Sharks & rays

Jurassic period oceanic cartilaginous marvels, dwellers of the oceanic depths

They have broad, flat gills and look like tiny plates lined up on the sides of their bodies, which inspired their class name (Elasmobranchii = plate gills).

Elasmobranchs are special because of their unique features: experts in osmoregulation (a unique adaptation to regulate and balance their body internal fluids with the water around them), temperature regulation, and heightened sensory systems, including electrical field detection.

They don’t have bones like other fish; instead, they have skeletons made of a particular type of cartilage. They also have tiny, tooth-like dermal placoid scales for protection and more effortless movement through the water. Their teeth are constantly replaced, so they always have sharp ones ready for catching prey. Many elasmobranch species give birth to live offspring.
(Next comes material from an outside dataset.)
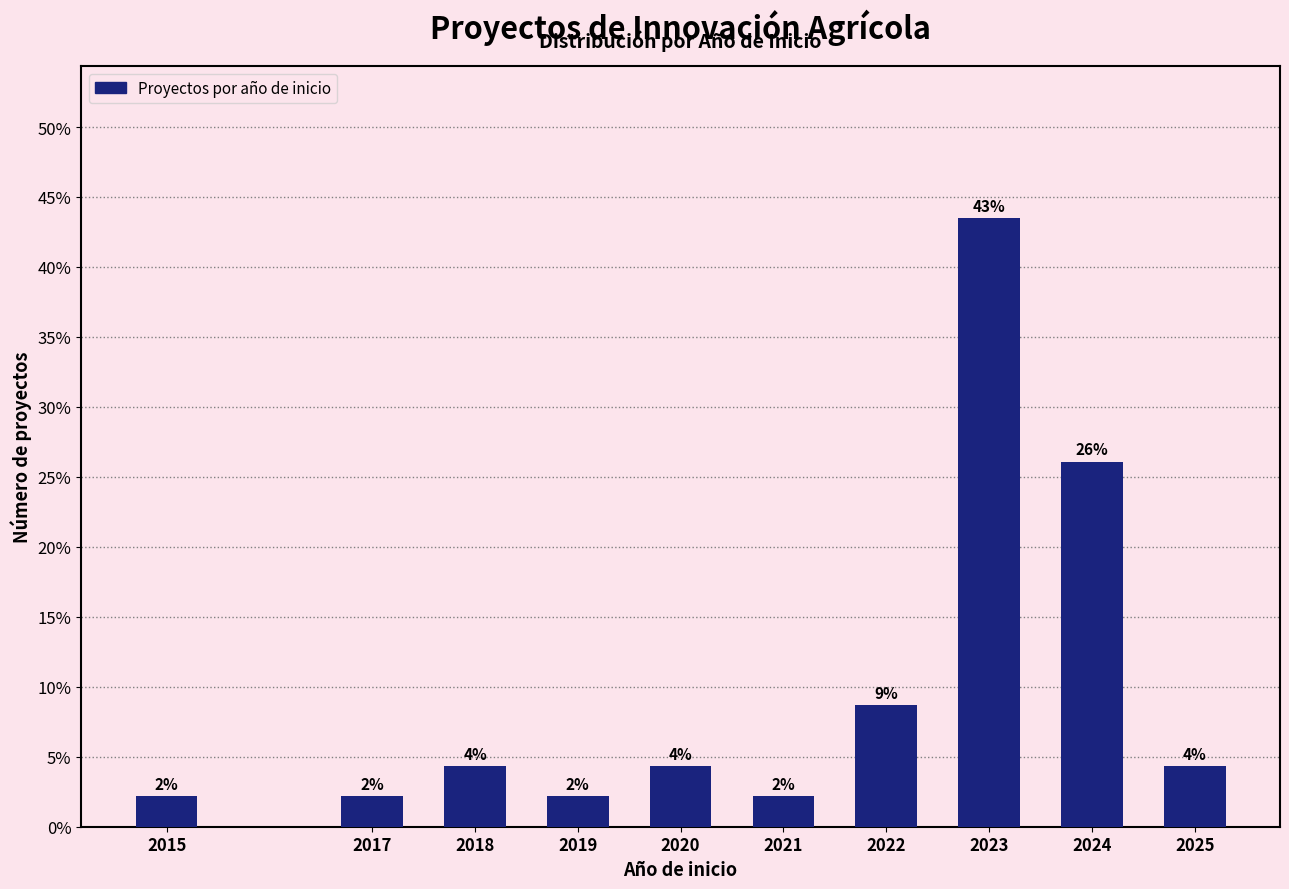

Does the chart contain any negative values?

No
They hold a significant place in the evolutionary history of jawed vertebrates, with fossils tracing back nearly 400 million years. In ecosystems, they are essential apex predators, but today also vulnerable to fishing pressure. Their population is smaller than those lower in the food chain.

Slow growth, long lifespan, and late maturity, combined with low reproductive capacity, hinder population recoveries from depletion. Removing these apex predators can have negative environmental impacts.

The cartilaginous skeleton comprises a dense network of fibres and cells, giving it strength and resilience. It is a flexible and lightweight tissue that provides structural support to bodies. It helps sharks and rays swim efficiently, as the absence of heavy bones reduces their overall weight, making them more buoyant.